No one testified against the bill, and there was plenty of testimony in its favor. Going to prison “just ripped me right out of all my treatments, everything,” Eldred said. “The beginning of recovery is such a sensitive part for people, emotions and everything. And to be ripped out and thrown into prison, where I’m strip-searched and thrown into a cell and I’m now actually around more drugs than I was when I was outside—I don’t know.”

“The overwhelming evidence is that treatment is more effective than imprisonment,” said state Representative Ruth Balser, who sponsored the House version of the bill. “Putting people into the criminal justice system can be traumatizing at a time when we want people to get more support in their recovery.” It’s important, she said, “for people to appreciate that relapse is part of the illness. It’s not a moral failing, it’s part of the illness.”

Dr. Peter Friedmann, president of the Massachusetts Society of Addiction Medicine, called relapse an “expected” part of recovery. “The traditional practice of imprisoning persons with substance use disorder for recurrent use … ignores the natural history of substance use disorder, which is characterized by ongoing, compulsive substance use despite negative consequences; physical dependence; and difficulty abstaining, despite a person’s resolution to do so.”

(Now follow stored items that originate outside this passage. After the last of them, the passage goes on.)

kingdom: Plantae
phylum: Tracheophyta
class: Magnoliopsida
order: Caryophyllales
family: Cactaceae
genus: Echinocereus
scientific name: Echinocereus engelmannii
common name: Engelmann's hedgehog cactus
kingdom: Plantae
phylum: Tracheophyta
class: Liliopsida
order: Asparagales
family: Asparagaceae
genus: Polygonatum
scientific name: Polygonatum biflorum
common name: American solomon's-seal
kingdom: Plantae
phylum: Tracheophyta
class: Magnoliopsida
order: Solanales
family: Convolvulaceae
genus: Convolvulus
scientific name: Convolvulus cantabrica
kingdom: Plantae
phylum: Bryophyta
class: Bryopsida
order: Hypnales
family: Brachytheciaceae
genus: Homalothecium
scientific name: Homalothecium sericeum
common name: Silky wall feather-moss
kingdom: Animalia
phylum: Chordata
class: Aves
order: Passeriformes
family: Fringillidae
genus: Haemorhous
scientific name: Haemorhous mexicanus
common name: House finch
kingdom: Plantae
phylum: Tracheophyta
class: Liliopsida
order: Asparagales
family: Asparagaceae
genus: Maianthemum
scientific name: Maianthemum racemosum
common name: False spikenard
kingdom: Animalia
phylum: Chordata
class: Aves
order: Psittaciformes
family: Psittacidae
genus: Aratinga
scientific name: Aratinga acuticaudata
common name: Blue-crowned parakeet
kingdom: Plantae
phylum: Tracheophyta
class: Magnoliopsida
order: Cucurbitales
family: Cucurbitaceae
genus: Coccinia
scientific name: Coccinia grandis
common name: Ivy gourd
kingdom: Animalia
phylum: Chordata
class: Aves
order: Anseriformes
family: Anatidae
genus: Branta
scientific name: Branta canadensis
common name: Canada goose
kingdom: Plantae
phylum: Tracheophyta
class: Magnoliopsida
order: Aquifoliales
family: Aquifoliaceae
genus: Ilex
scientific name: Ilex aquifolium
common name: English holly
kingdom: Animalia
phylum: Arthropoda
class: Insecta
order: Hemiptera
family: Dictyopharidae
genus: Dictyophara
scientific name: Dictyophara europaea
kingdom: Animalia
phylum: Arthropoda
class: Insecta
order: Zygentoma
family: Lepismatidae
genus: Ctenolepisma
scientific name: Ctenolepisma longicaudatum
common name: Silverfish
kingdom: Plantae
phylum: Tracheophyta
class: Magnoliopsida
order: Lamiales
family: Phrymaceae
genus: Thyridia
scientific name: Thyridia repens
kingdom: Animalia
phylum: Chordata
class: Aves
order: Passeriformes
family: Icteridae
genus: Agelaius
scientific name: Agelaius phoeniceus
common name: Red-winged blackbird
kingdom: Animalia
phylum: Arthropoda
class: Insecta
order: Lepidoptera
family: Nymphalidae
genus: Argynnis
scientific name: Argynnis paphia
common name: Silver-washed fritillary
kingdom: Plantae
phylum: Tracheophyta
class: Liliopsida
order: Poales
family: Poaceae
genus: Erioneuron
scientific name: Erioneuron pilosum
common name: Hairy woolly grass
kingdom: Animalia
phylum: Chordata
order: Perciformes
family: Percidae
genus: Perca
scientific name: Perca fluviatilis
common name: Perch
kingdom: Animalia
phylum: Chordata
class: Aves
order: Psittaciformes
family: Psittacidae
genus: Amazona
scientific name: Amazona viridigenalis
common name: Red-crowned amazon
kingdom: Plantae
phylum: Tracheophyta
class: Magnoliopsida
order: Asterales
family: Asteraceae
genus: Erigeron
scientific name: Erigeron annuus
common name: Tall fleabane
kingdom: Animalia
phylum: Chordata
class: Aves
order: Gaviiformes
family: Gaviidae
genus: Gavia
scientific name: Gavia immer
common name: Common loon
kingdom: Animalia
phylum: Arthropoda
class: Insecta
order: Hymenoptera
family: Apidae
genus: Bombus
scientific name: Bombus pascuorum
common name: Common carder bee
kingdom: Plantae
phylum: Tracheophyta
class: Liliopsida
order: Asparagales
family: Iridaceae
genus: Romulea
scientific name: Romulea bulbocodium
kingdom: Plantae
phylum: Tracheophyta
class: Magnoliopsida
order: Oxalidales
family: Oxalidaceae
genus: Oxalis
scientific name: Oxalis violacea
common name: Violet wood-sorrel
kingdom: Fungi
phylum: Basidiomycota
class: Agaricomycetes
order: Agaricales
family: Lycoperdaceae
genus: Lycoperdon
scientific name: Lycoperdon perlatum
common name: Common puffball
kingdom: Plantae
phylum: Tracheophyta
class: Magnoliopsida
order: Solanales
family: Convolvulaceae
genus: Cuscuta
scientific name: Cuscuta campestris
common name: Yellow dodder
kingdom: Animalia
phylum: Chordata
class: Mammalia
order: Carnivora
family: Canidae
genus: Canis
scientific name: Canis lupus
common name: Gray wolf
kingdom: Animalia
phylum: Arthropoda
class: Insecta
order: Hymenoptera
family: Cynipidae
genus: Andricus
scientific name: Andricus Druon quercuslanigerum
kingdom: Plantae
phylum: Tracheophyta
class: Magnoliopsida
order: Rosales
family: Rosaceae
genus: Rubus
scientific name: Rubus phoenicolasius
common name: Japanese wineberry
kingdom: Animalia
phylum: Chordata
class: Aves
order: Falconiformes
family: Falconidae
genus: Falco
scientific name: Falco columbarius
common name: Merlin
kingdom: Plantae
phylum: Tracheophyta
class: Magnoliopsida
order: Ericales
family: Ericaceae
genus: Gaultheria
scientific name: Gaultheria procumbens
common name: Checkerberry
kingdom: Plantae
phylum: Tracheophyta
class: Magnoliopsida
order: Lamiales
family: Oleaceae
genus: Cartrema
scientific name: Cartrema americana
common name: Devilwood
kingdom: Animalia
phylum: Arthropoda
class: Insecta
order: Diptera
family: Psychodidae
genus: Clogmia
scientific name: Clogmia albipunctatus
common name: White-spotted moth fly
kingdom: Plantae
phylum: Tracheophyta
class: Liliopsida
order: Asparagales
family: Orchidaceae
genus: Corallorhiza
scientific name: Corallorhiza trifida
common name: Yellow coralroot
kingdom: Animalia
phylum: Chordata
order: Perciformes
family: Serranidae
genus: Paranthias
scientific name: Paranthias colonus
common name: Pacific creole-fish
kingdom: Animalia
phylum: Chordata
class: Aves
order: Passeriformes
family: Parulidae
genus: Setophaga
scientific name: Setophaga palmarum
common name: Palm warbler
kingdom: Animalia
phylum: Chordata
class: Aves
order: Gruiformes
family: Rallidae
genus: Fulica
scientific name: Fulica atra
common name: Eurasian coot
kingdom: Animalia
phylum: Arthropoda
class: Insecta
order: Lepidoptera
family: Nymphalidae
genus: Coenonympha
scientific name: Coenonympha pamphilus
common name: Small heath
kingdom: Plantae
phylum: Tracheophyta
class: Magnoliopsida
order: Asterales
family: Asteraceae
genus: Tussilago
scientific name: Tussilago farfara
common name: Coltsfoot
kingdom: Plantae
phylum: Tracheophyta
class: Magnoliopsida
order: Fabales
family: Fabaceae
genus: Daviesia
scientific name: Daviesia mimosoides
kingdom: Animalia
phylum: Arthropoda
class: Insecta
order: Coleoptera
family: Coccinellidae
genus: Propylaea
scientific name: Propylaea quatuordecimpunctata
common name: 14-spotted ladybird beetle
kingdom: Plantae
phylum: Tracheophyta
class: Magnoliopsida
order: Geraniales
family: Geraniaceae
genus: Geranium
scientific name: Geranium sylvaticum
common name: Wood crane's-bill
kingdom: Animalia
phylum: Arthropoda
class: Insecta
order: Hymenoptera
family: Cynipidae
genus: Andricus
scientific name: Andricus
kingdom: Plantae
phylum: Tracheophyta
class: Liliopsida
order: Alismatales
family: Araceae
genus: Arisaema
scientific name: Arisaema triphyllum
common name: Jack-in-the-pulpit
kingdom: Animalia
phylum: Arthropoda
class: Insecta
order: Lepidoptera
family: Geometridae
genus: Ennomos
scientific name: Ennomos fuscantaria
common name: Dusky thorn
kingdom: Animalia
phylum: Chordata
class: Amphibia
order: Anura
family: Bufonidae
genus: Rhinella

Eldred’s lawyer, Lisa Newman-Polk, argued that Eldred’s substance use disorder made it “virtually impossible” to stay sober through sheer will. Newman-Polk said that when some of her clients relapse, instead of seeking help, they avoid their treatment programs and probation officers out of fear of being sent to prison. The bill, she said, would incentivize people “to stay engaged in treatment.”

But even if the bill passes, people could still be imprisoned if they are arrested again, even if those charges are simply illegal drug possession. This makes little sense, the arbitrary line between ingesting drugs and doing so in view of a police officer. But this is a line we as a society have drawn over and over. Arrests are stigmatizing and have consequences. An arrest almost always puts a person in violation of probation, which usually results in incarceration, long before prosecutors have to prove that the person is actually guilty of the crime, or even, in many cases, show any evidence of guilt.

It will be a long road before physical disorders such as substance use are disentangled from the moral stigma of the criminal legal system, but the Massachusetts law would be a good place to start.